┌────────

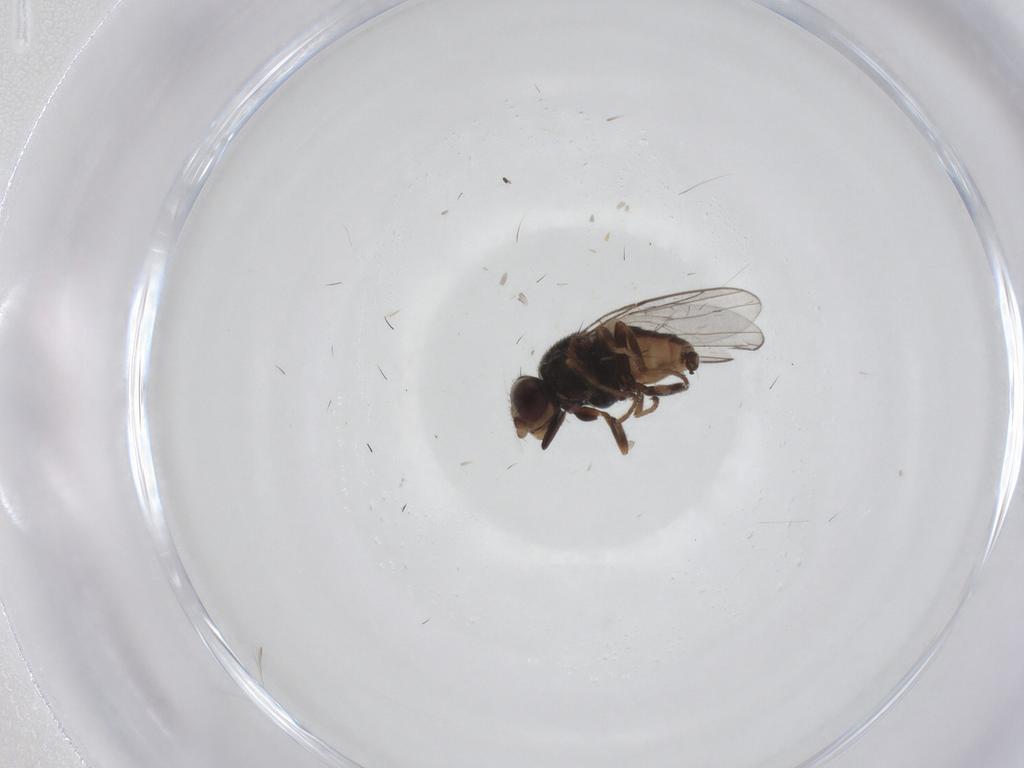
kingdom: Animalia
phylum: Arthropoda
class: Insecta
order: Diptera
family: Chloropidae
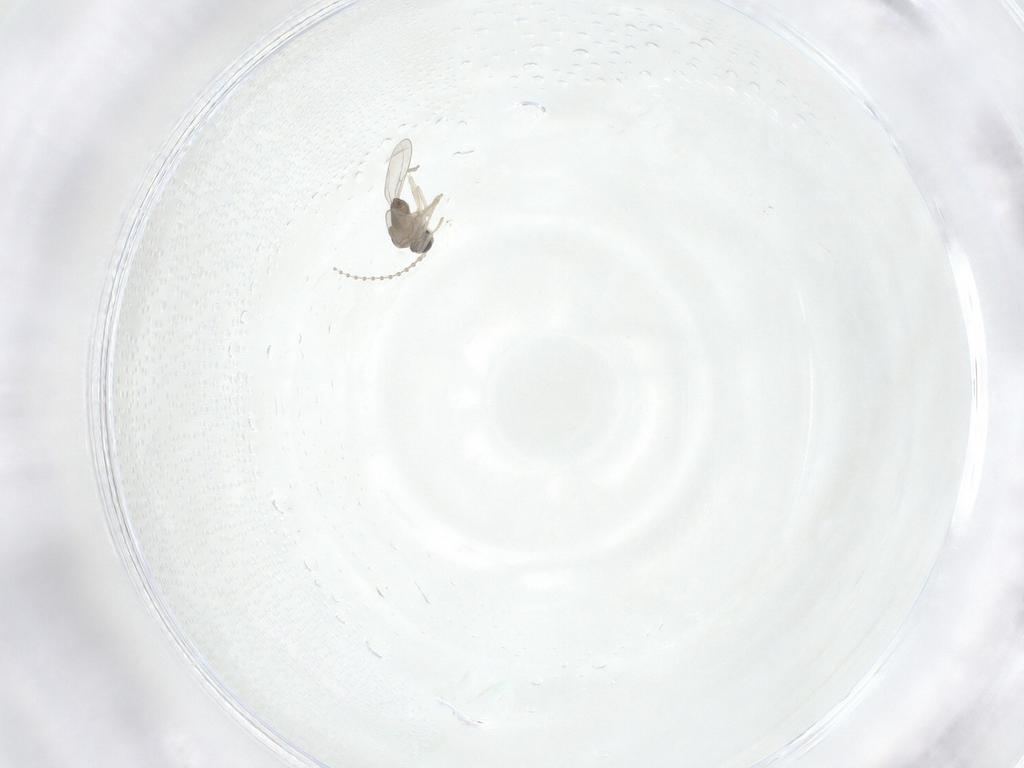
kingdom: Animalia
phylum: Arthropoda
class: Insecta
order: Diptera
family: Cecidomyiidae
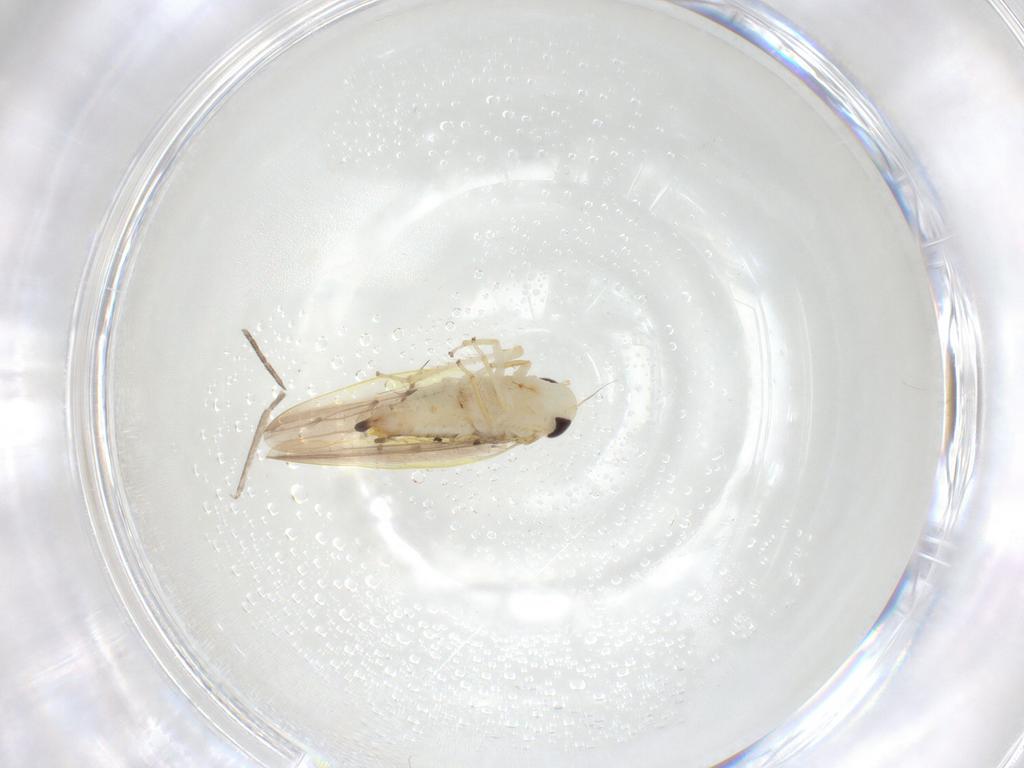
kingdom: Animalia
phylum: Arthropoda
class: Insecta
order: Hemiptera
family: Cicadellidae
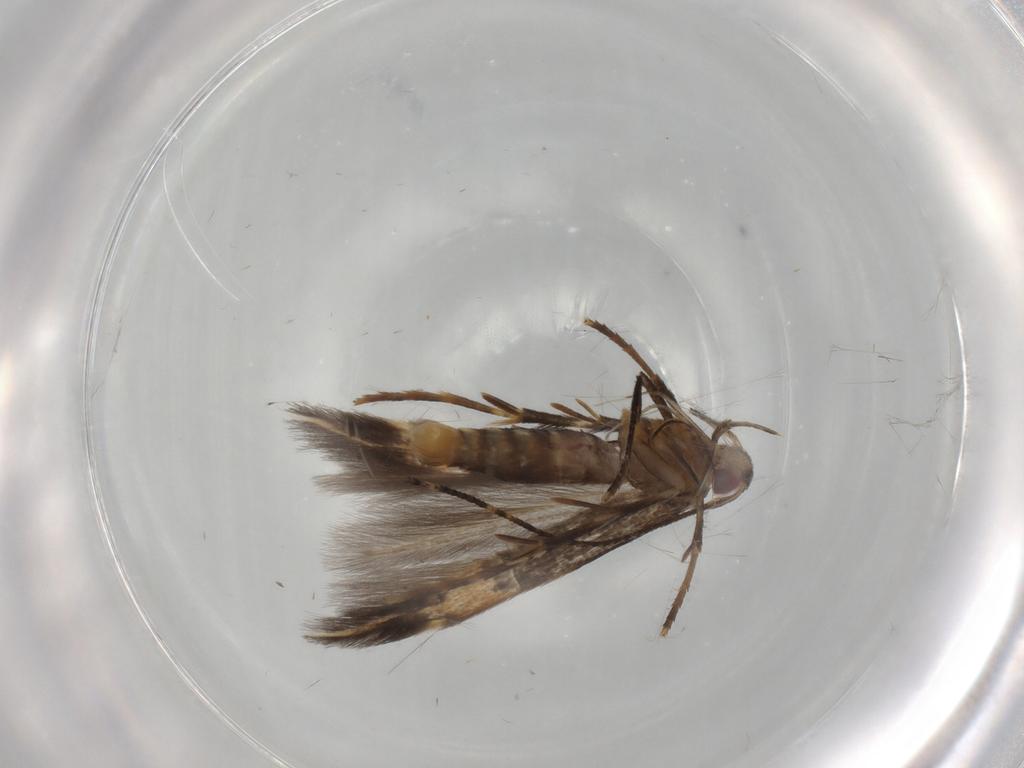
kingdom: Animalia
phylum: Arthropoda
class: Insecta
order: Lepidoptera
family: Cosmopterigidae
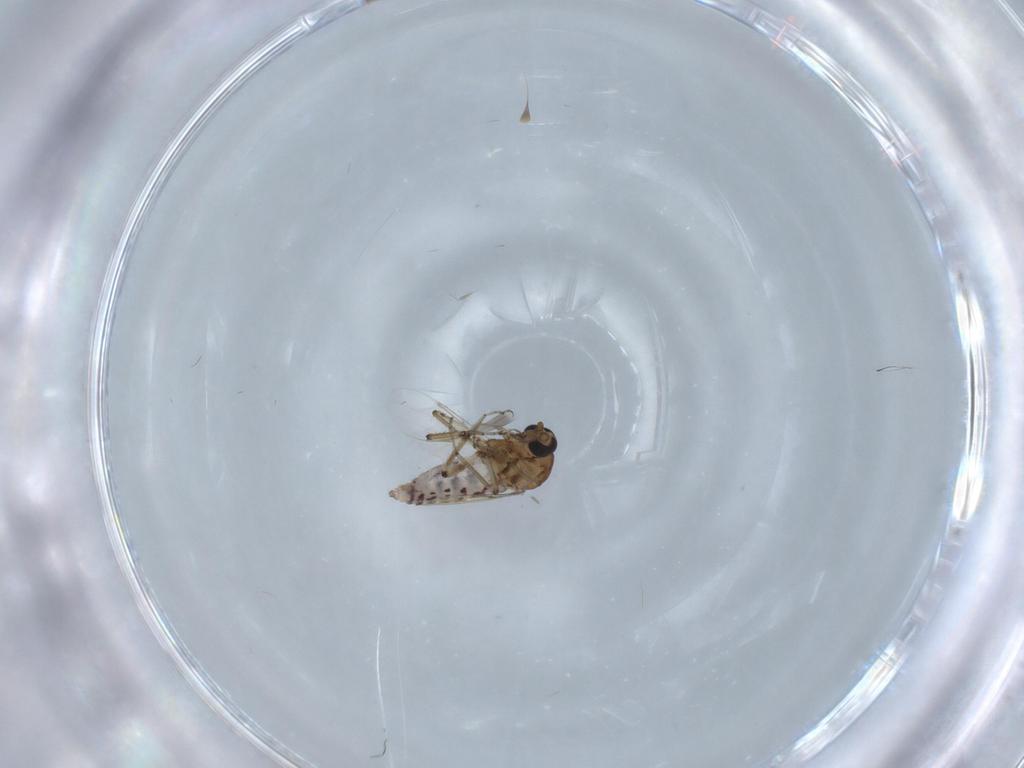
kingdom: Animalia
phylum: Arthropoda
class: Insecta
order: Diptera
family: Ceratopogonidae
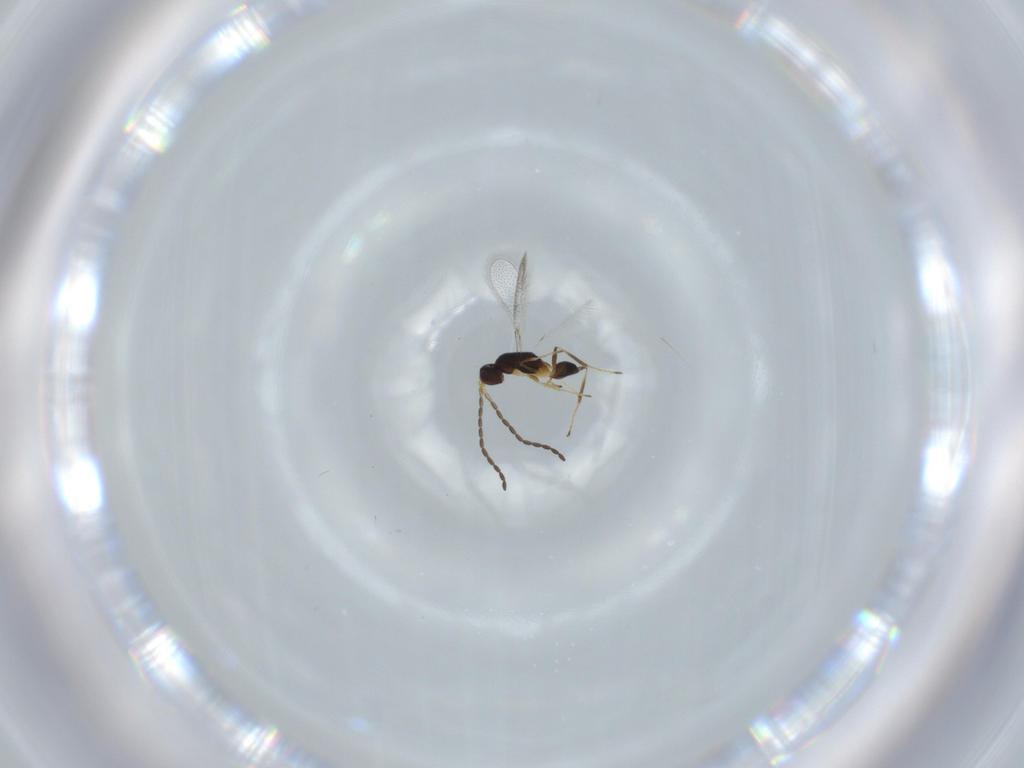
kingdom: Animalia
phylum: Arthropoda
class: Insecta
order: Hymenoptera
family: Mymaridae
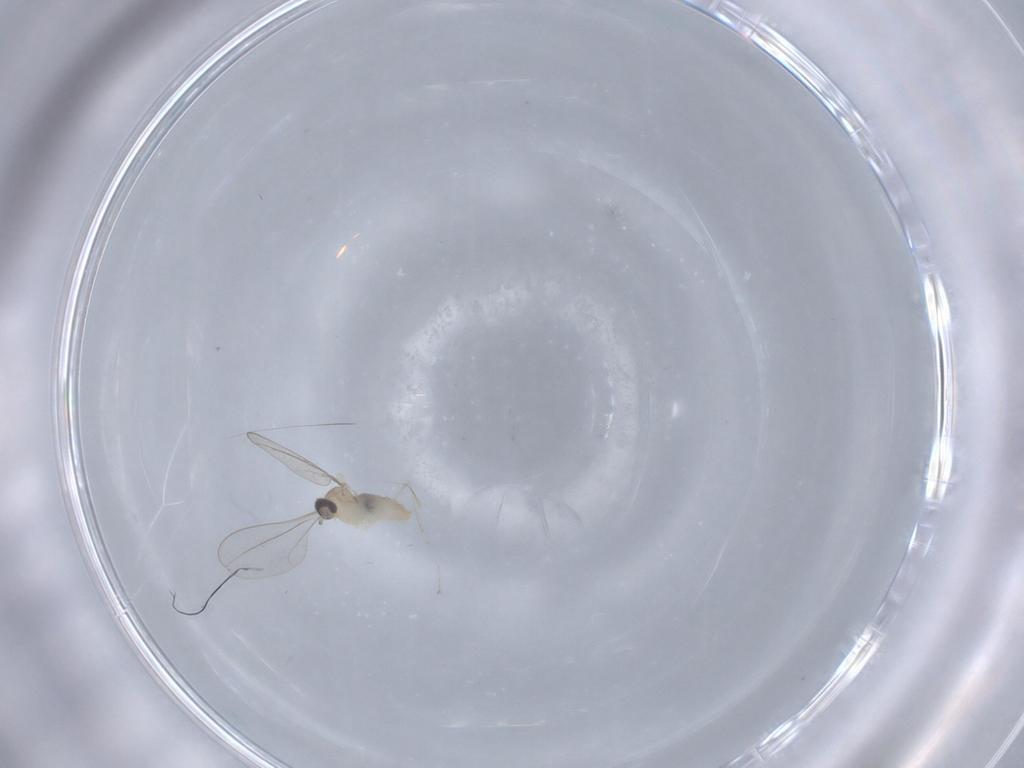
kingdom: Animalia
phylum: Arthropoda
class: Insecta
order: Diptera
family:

└────────

TO DO
Convert all of the data above into a numbered list, one line per entry, omitting any blank lines and leaving the pictures out.

RESPONSE TO THIS EXERCISE
1. kingdom: Animalia
2. phylum: Arthropoda
3. class: Insecta
4. order: Diptera
5. family: Chloropidae
6. kingdom: Animalia
7. phylum: Arthropoda
8. class: Insecta
9. order: Diptera
10. family: Cecidomyiidae
11. kingdom: Animalia
12. phylum: Arthropoda
13. class: Insecta
14. order: Hemiptera
15. family: Cicadellidae
16. kingdom: Animalia
17. phylum: Arthropoda
18. class: Insecta
19. order: Lepidoptera
20. family: Cosmopterigidae
21. kingdom: Animalia
22. phylum: Arthropoda
23. class: Insecta
24. order: Diptera
25. family: Ceratopogonidae
26. kingdom: Animalia
27. phylum: Arthropoda
28. class: Insecta
29. order: Hymenoptera
30. family: Mymaridae
31. kingdom: Animalia
32. phylum: Arthropoda
33. class: Insecta
34. order: Diptera
35. family:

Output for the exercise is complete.